‘‘Advanced live texture baking: A feature that’s most beneficial for use in real-time game engines, OctaneRender 3 supports unbiased GPU texture baking (UV or volumetric) of global illumination, spherical harmonics and 8D light fields in Unreal Engine 4 and Unity plugins.’’
Otoy is good to NOT give much detail and they are slow, I don’t expect that anytime soon but heh…it looks like a solution, unless I understood everything wrong.
Octane is a pretty good renderer and they already teased a UE4 plugin by the past!
Sorry for such a newbie question. Is this somehow different than what you can do with Bake Tools for Blender or Lightup for Sketchup for Sketchup models?
It’s not really any different than Lightmass, it could give better results, but it might take longer to build lighting and would still require lightmap UV’s. The only difference is the code behind how it calculates the lighting, not much else.
I’m pretty sure what they mean by “live” texture baking, is that the texture baking will be progressively rendered. If that is the case, and it probably is, then that is way more awesome than Lightmass. I hope the plugin comes with portal materials, and properly bakes emissive materials which Lightmass does not. Also, GPU accelerated light map baking! I’m excited to see how this turns out. Sorry for the thread necro.
finally more news about octane render 3 plugin for Ue4. Still not sure how exactly it’s gonna work tho.
‘‘We have a new developer who will be taking over the UE4 plug-in shortly, and will be integrating the Octane 3 functionality (i.e. baking) within the integrated plug-in. The idea is you can easily load an ORBX scene from Octane into UE4, with Octane handling light probes, baking and more, either live or offline.’’
It could possibly render higher quality lightmaps (might not have the lighting seams issue that Lightmass has) but it’s probably going to be much slower. Cloud GPU rendering isn’t all that useful because you’ll be very limited by the GPU memory, since the entire scene has to be loaded into memory. Most graphics cards don’t have all that much memory, the most expensive has 12GB, most have 4GB or less.
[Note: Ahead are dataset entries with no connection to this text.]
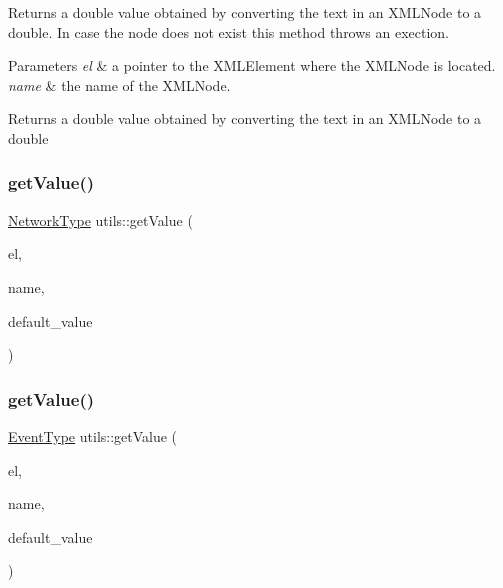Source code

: Returns a double value obtained by converting the text in an X\+M\+L\+Node to a double. In case the node does not exist this method throws an exection. 
\begin{DoxyParams}{Parameters}
{\em el} & a pointer to the X\+M\+L\+Element where the X\+M\+L\+Node is located. \\
\hline
{\em name} & the name of the X\+M\+L\+Node. \\
\hline
\end{DoxyParams}
\begin{DoxyReturn}{Returns}
a double value obtained by converting the text in an X\+M\+L\+Node to a double 
\end{DoxyReturn}
\mbox{\label{namespaceutils_acd49c662e1e988344246493252a10c24}} 
\subsubsection{\texorpdfstring{get\+Value()}{getValue()}\hspace{0.1cm}{\footnotesize\ttfamily [6/7]}}
{\footnotesize\ttfamily \hyperlink{_network_type_8h_a3a159600500d5d7248be5bd1ca1f8d83}{Network\+Type} utils\+::get\+Value (\begin{DoxyParamCaption}\item[{X\+M\+L\+Element $\ast$}]{el,  }\item[{const char $\ast$}]{name,  }\item[{\hyperlink{_network_type_8h_a3a159600500d5d7248be5bd1ca1f8d83}{Network\+Type}}]{default\+\_\+value }\end{DoxyParamCaption})}

\mbox{\label{namespaceutils_a964fe816b9d5757d357a569042651e74}} 
\subsubsection{\texorpdfstring{get\+Value()}{getValue()}\hspace{0.1cm}{\footnotesize\ttfamily [7/7]}}
{\footnotesize\ttfamily \hyperlink{_event_type_8h_a2628ea8d12e8b2563c32f05dc7fff6fa}{Event\+Type} utils\+::get\+Value (\begin{DoxyParamCaption}\item[{X\+M\+L\+Element $\ast$}]{el,  }\item[{const char $\ast$}]{name,  }\item[{\hyperlink{_event_type_8h_a2628ea8d12e8b2563c32f05dc7fff6fa}{Event\+Type}}]{default\+\_\+value }\end{DoxyParamCaption})}

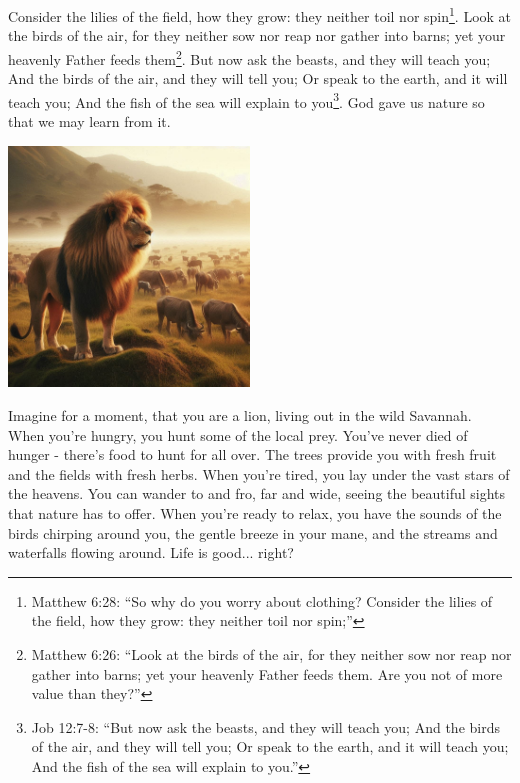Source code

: \documentclass[10pt]{article}
\begin{document}
\begin{multicols}{2}


Consider the lilies of the field, how they grow: they neither toil nor spin\footnote{Matthew 6:28: ``So why do you worry about clothing? Consider the lilies of the field, how they grow: they neither toil nor spin;''}. Look at the birds of the air, for they neither sow nor reap nor gather into barns; yet your heavenly Father feeds them\footnote{Matthew 6:26: ``Look at the birds of the air, for they neither sow nor reap nor gather into barns; yet your heavenly Father feeds them. Are you not of more value than they?''}. But now ask the beasts, and they will teach you; And the birds of the air, and they will tell you; Or speak to the earth, and it will teach you; And the fish of the sea will explain to you\footnote{Job 12:7-8: ``But now ask the beasts, and they will teach you; And the birds of the air, and they will tell you; Or speak to the earth, and it will teach you; And the fish of the sea will explain to you.''}. God gave us nature so that we may learn from it.

\begin{center}
	\includegraphics[width=0.48\textwidth]{lion.jpeg}
\end{center}

Imagine for a moment, that you are a lion, living out in the wild Savannah. When you're hungry, you hunt some of the local prey. You've never died of hunger - there's food to hunt for all over. The trees provide you with fresh fruit and the fields with fresh herbs. When you're tired, you lay under the vast stars of the heavens. You can wander to and fro, far and wide, seeing the beautiful sights that nature has to offer. When you're ready to relax, you have the sounds of the birds chirping around you, the gentle breeze in your mane, and the streams and waterfalls flowing around. Life is good... right?


\end{multicols}
\end{document}

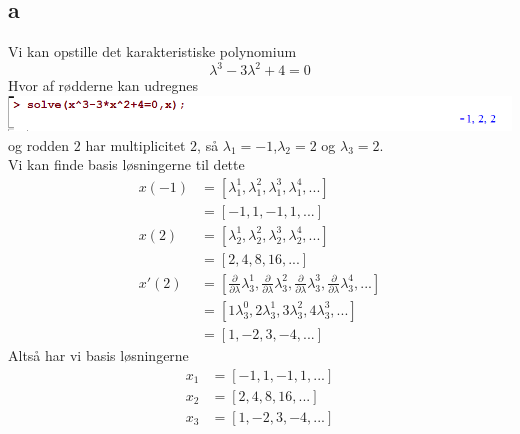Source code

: \documentclass[12pt]{article}
\begin{document}
\subsection{a}
Vi kan opstille det karakteristiske polynomium
$$\lambda^3-3\lambda^2+4=0$$
Hvor af rødderne kan udregnes\\
\includegraphics[width=\textwidth]{1}\\
og rodden $2$ har multiplicitet $2$, så $\lambda_1=-1$,$\lambda_2=2$ og $\lambda_3=2$.\\
Vi kan finde basis løsningerne til dette
\begin{align*}
x(-1)&=[\lambda_1^1,\lambda_1^2,\lambda_1^3,\lambda_1^4,...] \\
&=[-1,1,-1,1,...] \\
x(2)&=[\lambda_2^1,\lambda_2^2,\lambda_2^3,\lambda_2^4,...] \\
&=[2,4,8,16,...] \\
x'(2)&=[\frac{\partial}{\partial\lambda}\lambda_3^1,\frac{\partial}{\partial\lambda}\lambda_3^2,\frac{\partial}{\partial\lambda}\lambda_3^3,\frac{\partial}{\partial\lambda}\lambda_3^4,...] \\
&=[1\lambda_3^0,2\lambda_3^1,3\lambda_3^2,4\lambda_3^3,...] \\
&=[1,-2,3,-4,...]
\end{align*}
Altså har vi basis løsningerne
\begin{align*}
x_1&=[-1,1,-1,1,...] \\
x_2&=[2,4,8,16,...] \\
x_3&=[1,-2,3,-4,...]
\end{align*}
\end{document}
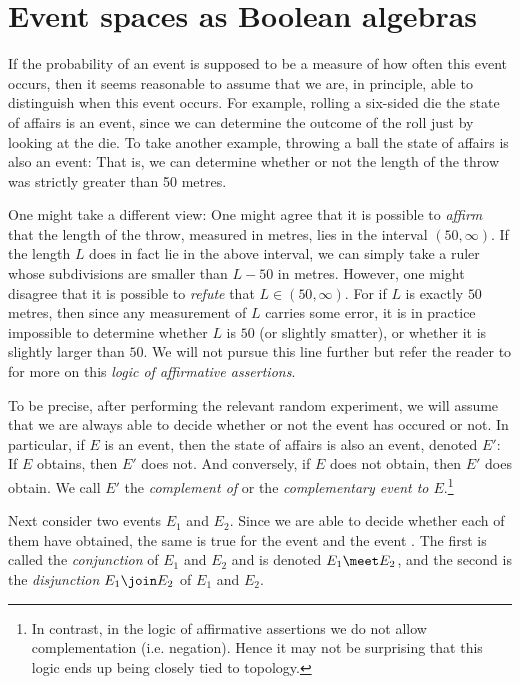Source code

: \documentclass[article, a4paper, 11pt, oneside]{memoir}
\numberwithin{equation}{chapter}
\begin{document}
\chapter{Event spaces as Boolean algebras}

If the probability of an event is supposed to be a measure of how often this event occurs, then it seems reasonable to assume that we are, in principle, able to distinguish when this event occurs. For example, rolling a six-sided die the state of affairs  is an event, since we can determine the outcome of the roll just by looking at the die. To take another example, throwing a ball the state of affairs  is also an event: That is, we can determine whether or not the length of the throw was strictly greater than 50 metres.

One might take a different view: One might agree that it is possible to \emph{affirm} that the length of the throw, measured in metres, lies in the interval $(50,\infty)$. If the length $L$ does in fact lie in the above interval, we can simply take a ruler whose subdivisions are smaller than $L - 50$ in metres. However, one might disagree that it is possible to \emph{refute} that $L \in (50, \infty)$. For if $L$ is exactly $50$ metres, then since any measurement of $L$ carries some error, it is in practice impossible to determine whether $L$ is $50$ (or slightly smatter), or whether it is slightly larger than $50$. We will not pursue this line further but refer the reader to \textcite{vickers1989} for more on this \emph{logic of affirmative assertions}.

To be precise, after performing the relevant random experiment, we will assume that we are always able to decide whether or not the event has occured or not. In particular, if $E$ is an event, then the state of affairs  is also an event, denoted $E'$: If $E$ obtains, then $E'$ does not. And conversely, if $E$ does not obtain, then $E'$ does obtain. We call $E'$ the \emph{complement of} or the \emph{complementary event to $E$}.\footnote{In contrast, in the logic of affirmative assertions we do not allow complementation (i.e. negation). Hence it may not be surprising that this logic ends up being closely tied to topology.}

Next consider two events $E_1$ and $E_2$. Since we are able to decide whether each of them have obtained, the same is true for the event  and the event . The first is called the \emph{conjunction} of $E_1$ and $E_2$ and is denoted $E_1 \meet E_2$, and the second is the \emph{disjunction} $E_1 \join E_2$ of $E_1$ and $E_2$.
\end{document}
Doesnt it depend on which type of baking you are doing? I think baking a whole scene at once is not that great anyways, I mean the more im learning how to bake character materials from high quality renderers and other assets, the more it seems you can apply that to whole environments.
For example- bake separate objects at separate times just to get the AO/g.i. lighting/material information from the renderer’ & export to texture the same way alot of game assets are already currently made made. Then you can modularly adjust them and put them all together in the engine with tweaks to make everything flow. Like bake the terrain first then bake your rocks and buildings separate and use the same workflow that are already doing for characters and props, no?
This wouldnt work if you want shadow info for stationary objects without dynamic lighting for example having to have trees & terrain baked together but I’m thinking of this method more for still having realtime shadows but since our current realtime g.i. solutions wont be ideal for a long time this could make that pass for us?
Octane is not a realtime lighting solution, at a very basic level it allows for a quick preview of what lighting will look like, but even with many GPU’s to render you’ll get a moment initially with lots of noise in the render so if you tried to use it in realtime it would be very noisy. Even then, you still have to load everything into graphics memory.
Well I’m not talking about realtime perhaps you must re-read my post or know more about the workflow for rendering to texture. I mean using the speed of the offline render to bake your assets just like you can bake a characters lighting & material information with mental ray into a texture, but with octane and multi gpu’s its way faster- You can bake each asset separately and then in unreal all the g.i. & lighting & everything will just be materials / textures but still look really great as if you used lightmass
You asked about it as a realtime lighting solution:
What you describe as baking textures is what Lightmass already does, in a baked lighting situation it only works with static objects, all meshes have to have lightmap UV’s and during light baking all meshes in the scene have to be loaded into memory since they affect lighting. With GPU’s you can increase rendering speed by adding more GPU’s, but it won’t matter unless your level can fit into the memory of each GPU, plus that type of renderer generally isn’t all that fast to get final results free of noise, it’s just very quick to give a good preview.
It’s more than just replacing the shadow maps, to get a full solution you need to be able to bake directional maps and there’s nothing that does that. The directional maps keep track of where the lighting is coming from so you get specular on baked lighting.